He hung up on that second phone call and within a minute the phone began to ring anew. He let the machine answer but Rick left no message and after another minute the phone resumed its ringing until the tape recorder clicked on once again—Hello and thank you for calling North Idaho Wildlife Rescue—then the long buzz of the dial tone and the click and whirr of the machine rewinding to its starting point and the long silence as Bill waited, shoulders tight around his neck, for the phone to burst into sound once more.
Then a day passed where there were no calls and he wondered once again if the ordeal was over, imagining Rick returning to Nevada, resigned to the empty safe, to the years he had served in Carson City, to all of it. But the reprieve was short-lived, not because the calls resumed but rather because a few days later, on his way back home from Sandpoint, Bill happened upon the dented and rusted yellow Honda parked in front of the Northwoods Tavern.
It was early evening when he passed the bar, the sun dipping into the shadows of the tree line and the whole town darkening quickly into the forested night. He had driven up to Bonners to pick up an antibiotic for Perry, one of the three raccoons, who had a small wound that was proving very slow to heal, stopping in at Grace’s veterinary clinic while he was in town just to visit for a moment, to see her, to touch her face, and then had turned around and gone all the way back through Naples and on to Sandpoint, where he had made the final payment on the engagement ring.

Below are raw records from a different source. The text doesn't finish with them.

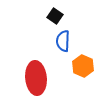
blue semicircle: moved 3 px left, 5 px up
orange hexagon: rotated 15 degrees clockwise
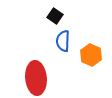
orange hexagon: moved 8 px right, 11 px up
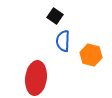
orange hexagon: rotated 10 degrees counterclockwise
red ellipse: rotated 12 degrees clockwise
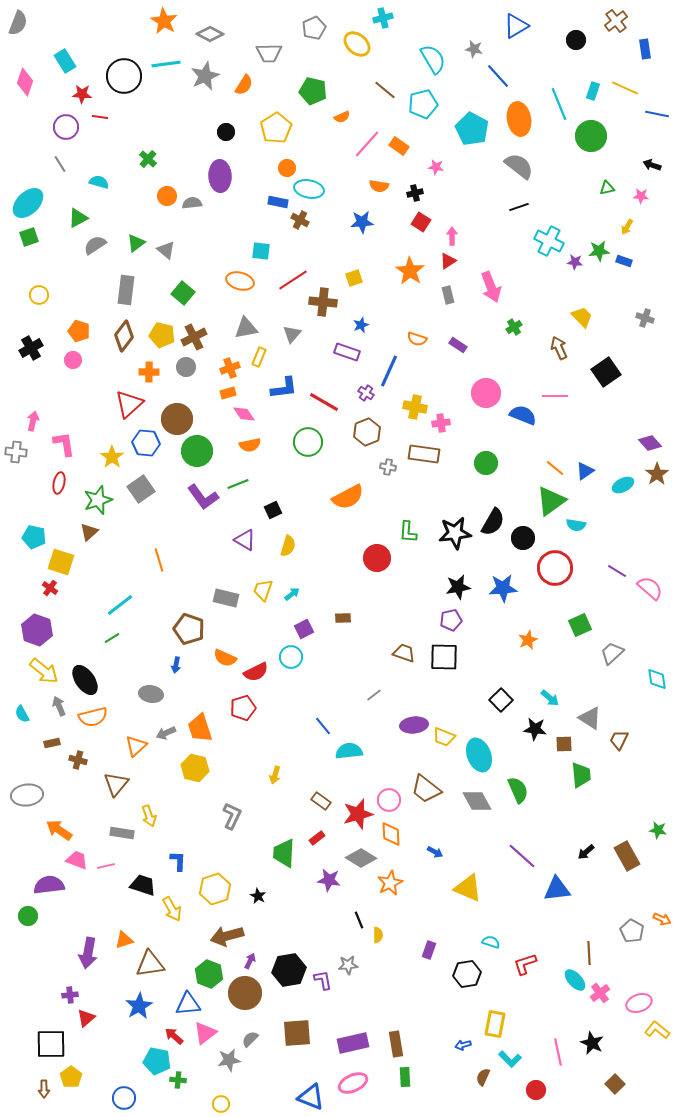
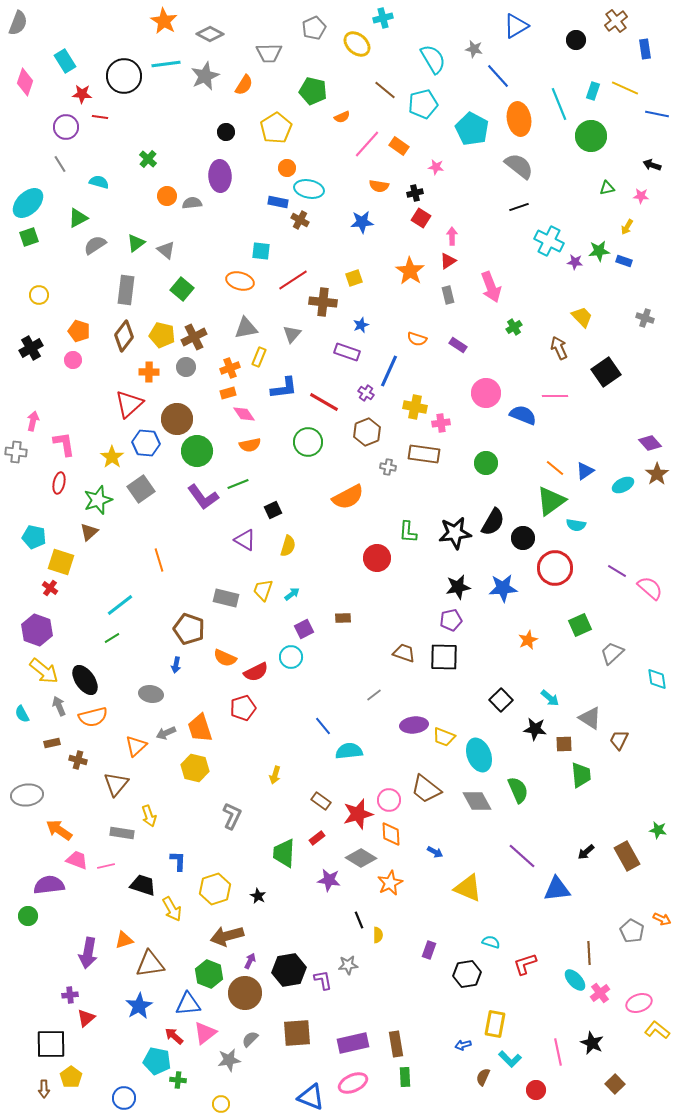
red square at (421, 222): moved 4 px up
green square at (183, 293): moved 1 px left, 4 px up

Four months to pay off the three hundred dollars but he had it at last and he opened and snapped closed the black velvet box with one hand as he drove. It was Friday. Jude’s event at the school was scheduled for Monday night, and because Bill had told him about his plans, he knew there would be no backing out of them. Perhaps that was, in fact, why he had told the child about it at all: to hold his own feet to the fire.
He thought she would say yes. Was sure of it. Then almost sure. Then had no idea. He flipped the box open again, glancing down at the gold ring with its small diamond, turning the truck left into Naples, instead of right and up the mountain to the trailer, thinking of stopping in at the general store to pick up a chicken potpie and a pack of cigarettes, although he had also promised Grace that he would try to quit.
That was when he saw the little yellow Honda, the ring box still held open on the palm of his hand, his eyes casting over the car just for a moment as he followed the curve of the road toward the store. Then he looked again and his foot came off the gas pedal, the truck slowing in the road.
He slid into a gap in the line of Subaru station wagons and pickup trucks and that one yellow Honda, but he knew he would not go inside the bar. Even if he did, what would he say? Why are you still here? What are you doing? Get the fuck out of my town? Get the fuck out of my life? He had already said such things and he knew that repeating them would serve no purpose. He did not know why Rick had remained but the possibilities flashed through his mind in quick succession and left him shivering and shaking behind the wheel.
After a few minutes he drove on to the store for his chicken potpie, and when he passed the Northwoods Tavern again, the yellow Honda was gone.
THE FALL Festival at the elementary school was comprised of a parade of children dressed as pilgrims and Indians, all of them singing off-key songs that seemed to have neither melody nor lyrics. It was difficult to focus on what was happening onstage. Bill’s ass was numb from the metal folding chair and he was nervous about the approach of his planned marriage proposal, a plan made yet more urgent by Jude’s barely contained excitement. And yet seeing Rick’s yellow Honda had shaken him inside, so hard and heavy that he wondered what he was doing here at all. Then he saw himself in the forest somewhere, just briefly, out of breath and struggling through thick wet snow, all the trees black and featureless, and then he was falling through that surface and into some dark twilight, the sense of which made him jerk awake in panic. But he was not in the snow. The children were still singing their monotonous, nearly tuneless songs, all lined up on the stage on a set of bleachers, and the room was still hot and overpacked with parents and grandparents.
He looked over at Grace briefly and was relieved that she had not seen him nod off, or did not acknowledge it if she had. She glanced back at him and then leaned in close and whispered in his ear: I’m dying.
Me too. My ass is dead.
I don’t even have an ass anymore.
They smiled at each other and tried to suppress their laughter.
Jude’s class came onstage at last, their construction-paper pilgrim hats lopsided and falling over their eyes as they tried to find their places on the bleachers.
There he is, Grace said. She waved. Jude’s eyes were clearly looking for them in the audience but the boy did not see his mother and so Bill stood and briefly waved both hands above his head as if signaling an airplane and Jude found them at last and waved and smiled.
I think he sees you now, Bill, a parent behind him said, and a few people laughed.